Avoiding eye contact, he stood, gathered the dishes, and followed her out the back door. His two coonhounds, who had been waiting patiently, sprang to their feet, their tails wagging furiously.
“Caleb, you ole mutt. Si, you scoundrel,” he greeted them affectionately. He scooped the leftovers into their dish and patted his hounds in an effort to postpone the confrontation with his mother, but finally forced himself to face the inevitable. Leaving the dogs to eagerly devour their food, he entered the small wooden kitchen building. Heat from the cook stove engulfed him; the smell of fried bacon still lingered. He set the empty bowls down next to the wash basin near a burning kerosene lamp. As he turned to leave, Carolyn grabbed hold of his forearm, compelling him to look at her.
“I know I can’t talk you out of this, because you think it’s your duty and you want to do it for your pa.” She stared deeply into his eyes.
He slowly nodded, and bowed his head.
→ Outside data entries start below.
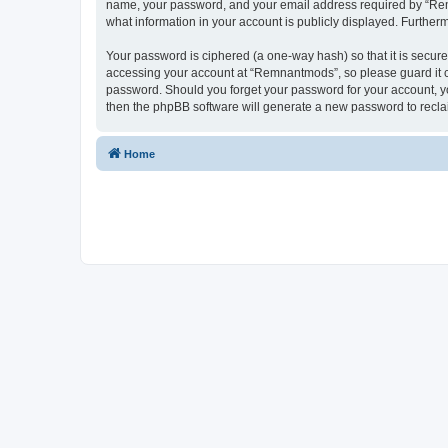
name, your password, and your email address required by “Remna
what information in your account is publicly displayed. Further
Your password is ciphered (a one-way hash) so that it is secu
accessing your account at “Remnantmods”, so please guard it ca
password. Should you forget your password for your account, yo
then the phpBB software will generate a new password to recla
Home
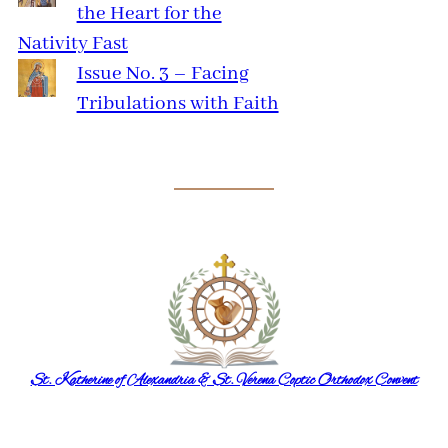
the Heart for the
Nativity Fast
Issue No. 3 – Facing
Tribulations with Faith
St. Katherine of Alexandria & St. Verena Coptic Orthodox Convent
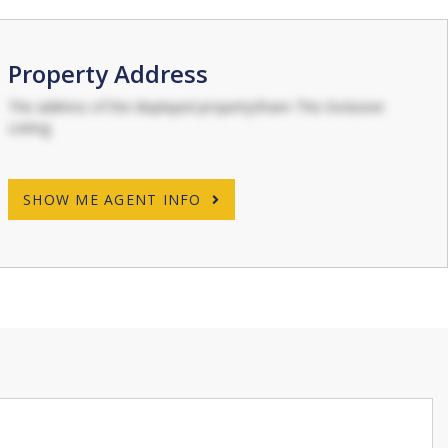
Property Address
The address of the displayed propertyShare This Exclusive
Listing
SHOW ME AGENT INFO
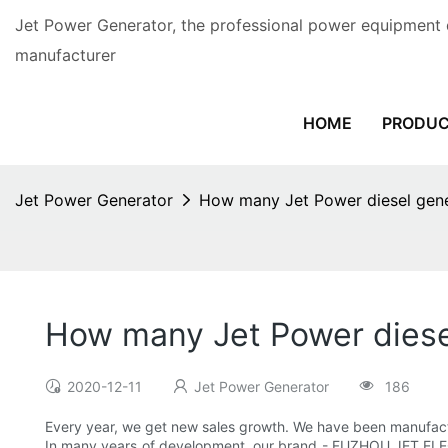
Jet Power Generator, the professional power equipment 
manufacturer
HOME
PRODU
Jet Power Generator
How many Jet Power diesel gener
How many Jet Power diesel
2020-12-11
Jet Power Generator
186
Every year, we get new sales growth. We have been manufac
In many years of development, our brand - FUZHOU JET ELE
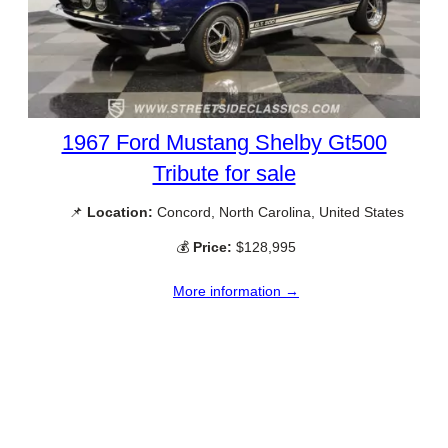
1967 Ford Mustang Shelby Gt500
Tribute for sale
📌
Location:
Concord, North Carolina, United States
💰
Price:
$128,995
More information →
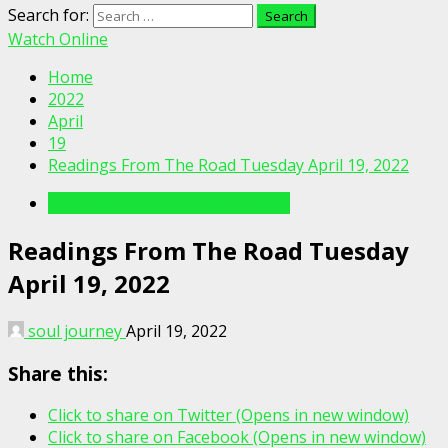
Search for:
Watch Online
Home
2022
April
19
Readings From The Road Tuesday April 19, 2022
Readings From The Road Videos
Readings From The Road Tuesday
April 19, 2022
soul journey
April 19, 2022
Share this:
Click to share on Twitter (Opens in new window)
Click to share on Facebook (Opens in new window)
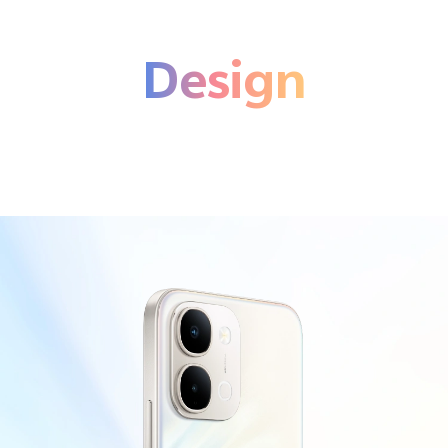
Design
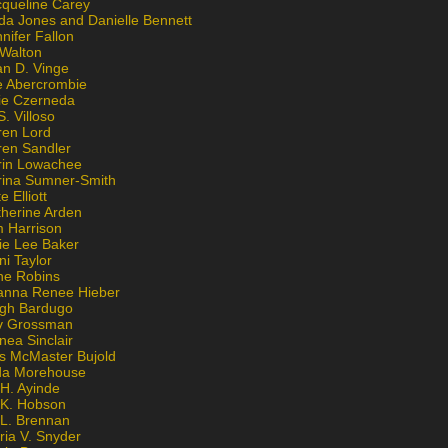
cqueline Carey
da Jones and Danielle Bennett
nifer Fallon
 Walton
an D. Vinge
e Abercrombie
lie Czerneda
S. Villoso
ren Lord
ren Sandler
rin Lowachee
rina Sumner-Smith
e Elliott
therine Arden
m Harrison
ie Lee Baker
ni Taylor
ne Robins
anna Renee Hieber
igh Bardugo
v Grossman
nea Sinclair
is McMaster Bujold
da Morehouse
H. Ayinde
 K. Hobson
 L. Brennan
ria V. Snyder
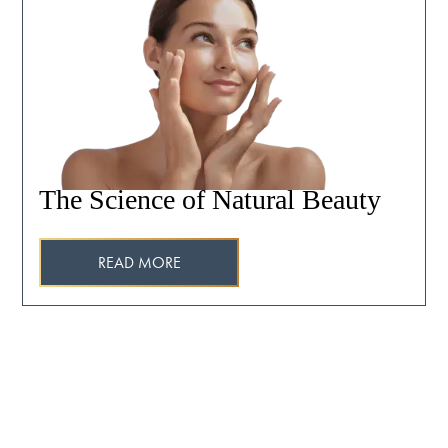
The Science of Natural Beauty
READ MORE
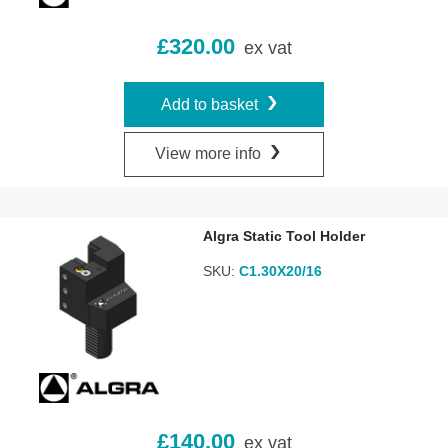
£
320.00
ex vat
Add to basket
View more info
Algra Static Tool Holder
SKU:
C1.30X20/16
£
140.00
ex vat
It became apparent to him that his sagacious mother had known his intentions all along, for she could always read his thoughts and feelings.
“David, look at me when I’m speakin’ to you,” she instructed.
He timidly obeyed.
“That horse of yours will die of a broken heart if you don’t take him along. And besides that, he knows how to git out of his stall, and he’ll jist go chasin’ after you.”
She gave him a sad smile. He faintly smiled in response.
“Jist promise me one thing.” She held tightly onto his arm. The flame flickered, punctuating the uncomfortable, sudden stillness.
“What’s that, Ma?” he asked quietly.
“That you and Jake will git in with the cavalry. I’d feel a whole lot better if you did.”
“But, Ma, how will we kill any Yankees if we’re in the cavalry?”
She frowned. “I reckon you’ll find a way.”
David chuckled, but seeing his mother’s hardened gaze, quickly let the smile fade from his lips. “I don’t know if ole Stella can make the journey,” he said.
“Ole Stella will do jist fine. Now, you promise me.” She grasped tighter onto his forearm to the point where it was starting to hurt.
“All right, Ma. I promise.”
She released her grasp. “And you make sure Jake promises his folks. I know ya’ll think it’s one big romp, but I can’t lose you.” She turned away, stirred the cinders in the wood-burning stove, and started heating up water for the dishes.
“Ma, I’ll be all right.”
He gave her a quick peck on the cheek. His mother didn’t react. He turned, exited out of the kitchen, and glanced back. She was still facing away from him. Sauntering across the yard, he passed the well and the two outhouses and went into the house. Respectfully, he tidied up the table for her before retreating to his room. He could hear his sisters’ muffled voices seep through the wall as he plopped onto his bed and positioned a down pillow under his head. The entire episode had left him exhausted and emotionally drained. Tomorrow will be another day, he reasoned to himself and closed his eyes. Lying across the bed with his feet hanging over the edge, he drifted off.